BOOK TALK: Border Mediascapes: Cinematic Itineraries at the Edge of Europe

Event time: 
Friday, April 17, 2026 - 4:00pm
Location: 
Humanties Quadrangle Room 107 See map
320 York Street
New Haven, CT 06611
Event description: 
Yale Italian Studies and Film and Media Studies are pleased to invite you to a book talk by Italian film and media scholar Francesco Zucconi, visiting Yale from the IUAV University of Venice on Friday, April 17 at 4pm in HQ 107. Prof. Zucconi will be presenting his new book Border Mediascapes: Cinematic Itineraries at the Edge of Europe, now out with the University of Minnesota Press. 
 
Examining a variety of documentary films made along the borders of Europe since the turn of the twenty-first century, Border Mediascapes takes a cinematic eye to the technologies employed in governing spatial movement. Working at the intersections of social sciences, political theory, contemporary media, and cinema aesthetics, this book expands our understanding of the border as not just a static political boundary inscribed on a map but a complex, dynamic network of human and nonhuman agents.

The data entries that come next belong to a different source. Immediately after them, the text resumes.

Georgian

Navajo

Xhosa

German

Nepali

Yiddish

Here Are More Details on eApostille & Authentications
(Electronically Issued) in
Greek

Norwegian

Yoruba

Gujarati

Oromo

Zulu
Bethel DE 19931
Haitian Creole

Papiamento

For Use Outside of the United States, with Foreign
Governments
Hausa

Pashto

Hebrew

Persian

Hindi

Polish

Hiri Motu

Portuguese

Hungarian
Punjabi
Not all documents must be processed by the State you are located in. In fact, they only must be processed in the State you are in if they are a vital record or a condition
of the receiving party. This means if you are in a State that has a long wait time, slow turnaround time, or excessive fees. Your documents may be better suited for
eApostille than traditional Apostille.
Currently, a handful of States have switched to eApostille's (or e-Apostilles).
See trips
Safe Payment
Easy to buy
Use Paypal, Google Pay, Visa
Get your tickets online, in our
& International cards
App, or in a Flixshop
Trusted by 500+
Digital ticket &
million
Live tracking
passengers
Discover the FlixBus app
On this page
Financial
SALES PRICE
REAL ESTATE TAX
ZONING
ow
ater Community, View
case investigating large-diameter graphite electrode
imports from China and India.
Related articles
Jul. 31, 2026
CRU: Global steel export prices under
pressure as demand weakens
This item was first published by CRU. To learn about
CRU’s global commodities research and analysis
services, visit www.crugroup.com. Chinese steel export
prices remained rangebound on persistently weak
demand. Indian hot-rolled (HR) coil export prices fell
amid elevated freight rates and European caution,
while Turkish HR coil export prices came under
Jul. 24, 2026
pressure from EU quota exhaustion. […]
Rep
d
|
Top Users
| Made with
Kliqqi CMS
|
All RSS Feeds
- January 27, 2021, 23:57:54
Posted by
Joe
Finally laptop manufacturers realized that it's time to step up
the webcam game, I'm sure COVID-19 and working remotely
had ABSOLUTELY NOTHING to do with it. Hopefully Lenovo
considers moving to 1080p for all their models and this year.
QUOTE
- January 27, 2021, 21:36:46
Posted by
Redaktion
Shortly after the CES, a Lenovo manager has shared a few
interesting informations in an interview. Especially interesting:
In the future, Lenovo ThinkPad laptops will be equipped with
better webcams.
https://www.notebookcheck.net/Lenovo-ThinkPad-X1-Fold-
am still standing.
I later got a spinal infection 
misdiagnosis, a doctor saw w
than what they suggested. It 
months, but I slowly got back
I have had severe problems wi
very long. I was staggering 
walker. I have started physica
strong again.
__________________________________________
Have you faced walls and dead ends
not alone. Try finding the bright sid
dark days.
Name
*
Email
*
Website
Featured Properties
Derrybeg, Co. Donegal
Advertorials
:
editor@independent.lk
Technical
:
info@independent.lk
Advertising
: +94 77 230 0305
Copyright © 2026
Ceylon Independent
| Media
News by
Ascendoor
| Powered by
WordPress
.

Francesco Zucconi asserts that contemporary borders are environments defined by media: a perpetually shifting set of interactions between physical bodies and sensors, surveillance cameras, satellites, mapping programs, digital signage, and cellular devices. Analyzing documentaries filmed by or in collaboration with migrants, Border Mediascapes demonstrates how cinema can be used to reveal the otherwise unseen apparatuses that facilitate systematized practices of recognition, expulsion, and erasure.

 
Francesco Zucconi is Associate Professor in Film and Visual Studies at the Università IUAV di Venezia, membre associé of the Centre d’Histoire et de Théorie des Arts of the EHESS of Paris, as well as research fellow at the Institut Convergences Migrations of Paris. Notable publications include La sopravvivenza delle immagini nel cinema. Archivio, montaggio, intermedialità (Mimesis 2013); Sensibilità e potere. Il cinema di Pablo Larraín (with Massimiliano Coviello, Pellegrini 2017); and Displacing Caravaggio: Art, Media, and Humanitarian Visual Culture (Palgrave Macmillan 2018).